Apolipoprotein E (ApoE) is a secreted lipoprotein involved in cholesterol metabolism, and the ε4 allele of ApoE is the strongest known genetic risk factor for late-onset Alzheimer’s disease. Multiple mechanisms have been suggested to underlie ApoE’s effect on AD risk, including effects on Aβ aggregation and clearance, systemic inflammation leading to vascular pathology, and neuroinflammation (see Parhizkar and Holtzman, 2022 for review).

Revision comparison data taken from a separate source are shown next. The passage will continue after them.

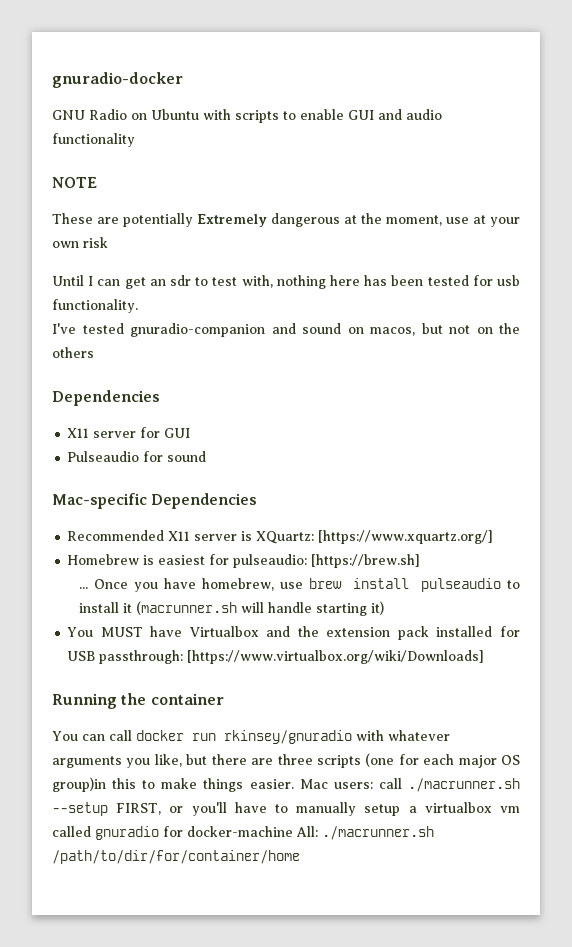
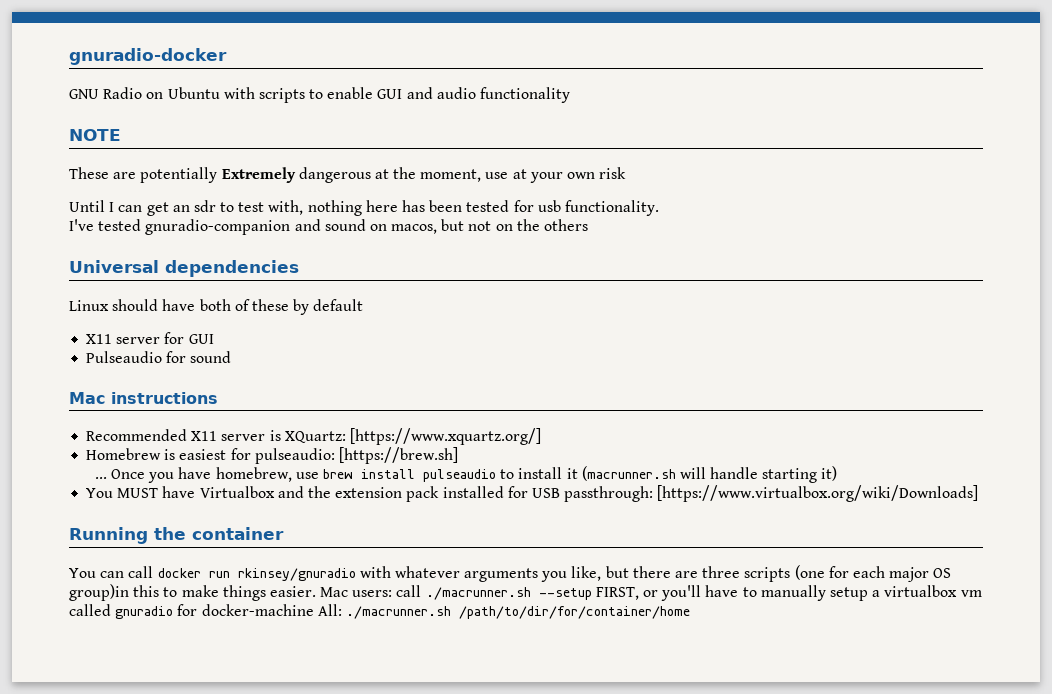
[52,390,160,406] Dependencies -> [69,260,299,277] [69,299,364,315] Universal dependencies // Linux should have both of these by default
[52,493,258,509] Mac-specific Dependencies -> [69,392,218,404] Mac instructions

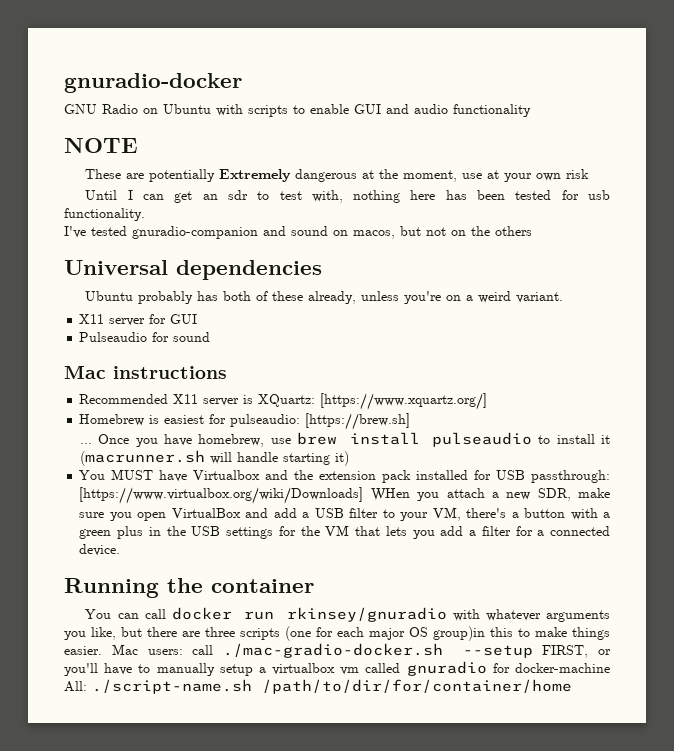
[69,299,364,315] Linux should have both of these by default -> [85,291,564,304] Ubuntu probably has both of these already, unless you're on a weird variant.
(979, 493) none -> [370,488,610,501] [79,507,611,521] [79,525,611,539] [79,544,121,556] WHen you attach a new SDR, make sure you open VirtualBox and add a USB filter to your VM, there's a button with a green plus in the USB settings for the VM that lets you add a filter for a connected device.
[425,587,531,600] ./macrunner.sh -> [223,643,443,658] ./mac-gradio-docker.sh
[345,606,451,619] ./macrunner.sh -> [92,679,252,694] ./script-name.sh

Early studies pointed toward astrocytes as the main source of ApoE in non-Alzheimer’s brains (Boyles et al., 1985; Diedrich et al., 1991; Lafarga et al., 1994). However, in the brains of individuals with Alzheimer’s disease, ApoE expression is downregulated in astrocytes and upregulated in microglia (Grubman et al., 2019; Mathys et al., 2019). Elevated expression of ApoE is also seen in microglia in mouse models of amyloidosis and is one of the earliest transcriptional changes in the microglial transition from a homeostatic to a disease-associated phenotype (Keren-Shaul et al., 2017; Krasemann et al., 2017; Zhou et al., 2020).

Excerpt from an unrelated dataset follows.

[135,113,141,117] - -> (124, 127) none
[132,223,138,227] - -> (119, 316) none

The amino acid sequence of mouse ApoE is 70 percent homologous to that of the human protein. While the human protein has three major alleles—ε2, ε3, and ε4—that differ in the use of arginine or cysteine at positions 112 and 158, murine ApoE has one allele, which matches ε4 at the equivalent positions (Rajavashisth et al., 1985).